START Record extracts

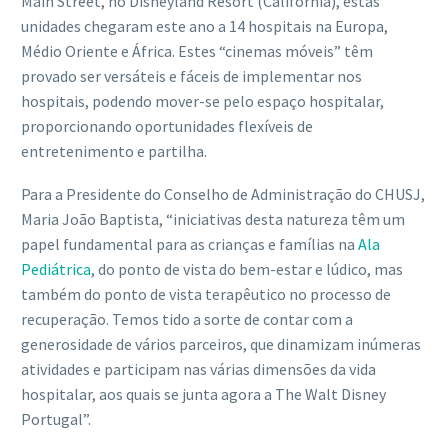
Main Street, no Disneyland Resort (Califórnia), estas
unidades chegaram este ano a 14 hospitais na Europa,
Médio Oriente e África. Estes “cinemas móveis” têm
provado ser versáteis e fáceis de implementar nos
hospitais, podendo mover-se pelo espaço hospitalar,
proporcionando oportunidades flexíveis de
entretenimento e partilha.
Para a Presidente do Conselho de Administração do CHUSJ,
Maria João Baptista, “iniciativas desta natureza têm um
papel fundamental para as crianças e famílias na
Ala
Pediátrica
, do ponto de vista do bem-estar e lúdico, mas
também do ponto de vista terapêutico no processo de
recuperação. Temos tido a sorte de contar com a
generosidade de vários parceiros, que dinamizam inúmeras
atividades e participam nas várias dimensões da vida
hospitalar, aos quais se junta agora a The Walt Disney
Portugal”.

END Record extracts

Exact repetition of each line above is expected; images are to be omitted.

Expected answer
Main Street, no Disneyland Resort (Califórnia), estas
unidades chegaram este ano a 14 hospitais na Europa,
Médio Oriente e África. Estes “cinemas móveis” têm
provado ser versáteis e fáceis de implementar nos
hospitais, podendo mover-se pelo espaço hospitalar,
proporcionando oportunidades flexíveis de
entretenimento e partilha.
Para a Presidente do Conselho de Administração do CHUSJ,
Maria João Baptista, “iniciativas desta natureza têm um
papel fundamental para as crianças e famílias na
Ala
Pediátrica
, do ponto de vista do bem-estar e lúdico, mas
também do ponto de vista terapêutico no processo de
recuperação. Temos tido a sorte de contar com a
generosidade de vários parceiros, que dinamizam inúmeras
atividades e participam nas várias dimensões da vida
hospitalar, aos quais se junta agora a The Walt Disney
Portugal”.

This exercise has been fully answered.